Abstract: In their article “The Contextual Study of Literature and Culture. Globalization, and Digital Humanities” Steven Tötösy de Zepetnek and Louise O. Vasvári discuss the situation of the humanities with regard to the discipline of comparative literature and the fields of world literature, cultural studies, and comparative cultural studies. Their postulate is that in order to make the study of literature and culture a socially, politically, and economically relevant activity of scholarship today, humanities scholars ought to turn to contextual and evidence-based work. Further, they argue that comparative cultural studies—an approach that is inter- and multi-disciplinary and employs new media technology—would achieve global presence and social relevance for the humanities with in-depth scholarship.

Introduction

The perspective of comparison in scholarship has been (and continues to be) widely employed in various disciplines.
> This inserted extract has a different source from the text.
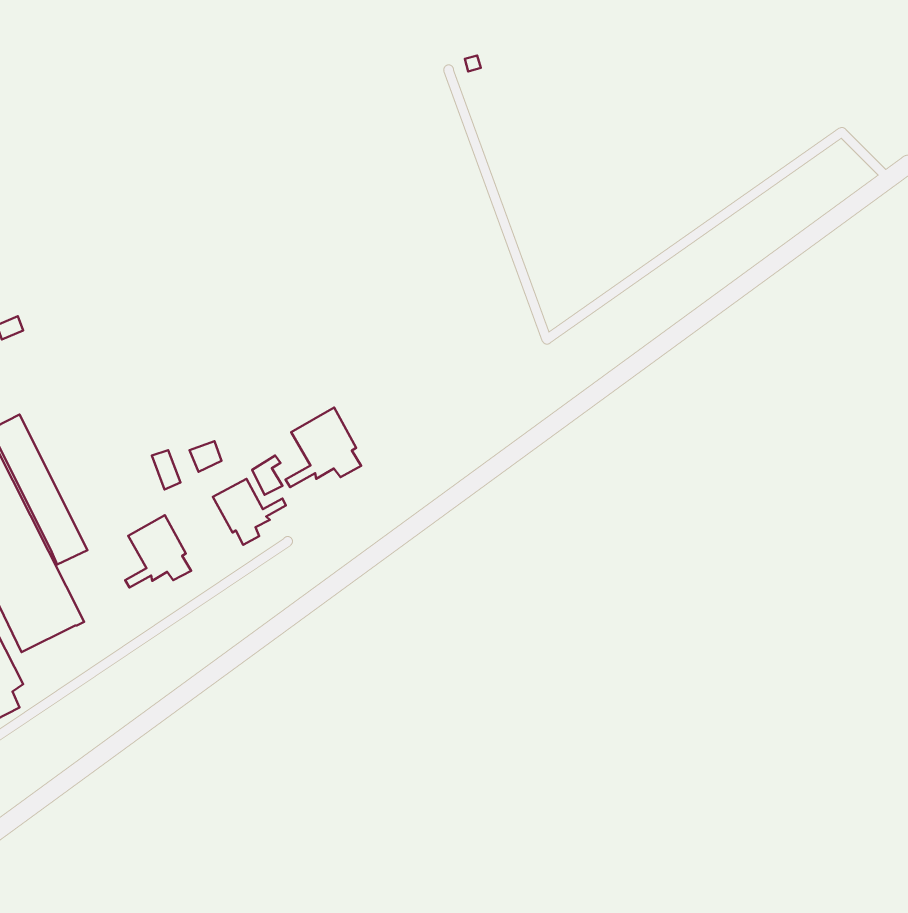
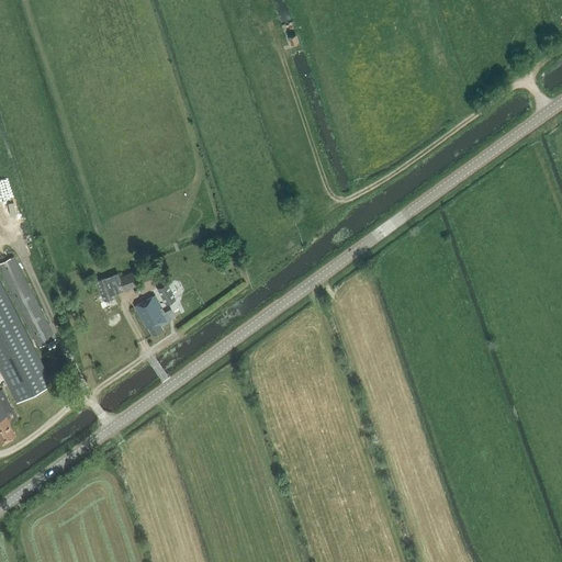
building: [285,408,361,487] -> none
building: [125,515,191,588] -> none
Among several compelling lines of argumentation put forward of recent are, for example, by Marcel Detienne in his Comparing the Incomparable, George M. Fredrickson in his The Comparative Imagination, or as Richard A. Peterson states, “comparison is one of the most powerful tools used in intellectual inquiry, since an observation made repeatedly is given more credence than is a single observation” (257). At the same time, in and about the discipline of comparative literature it remains a recurrent view that it is lacking definition, has no or only a partial framework of theory and/or methodology, and that for these reasons the discipline remains with a history and presence of insecurity (see, e.g., Grabovszki).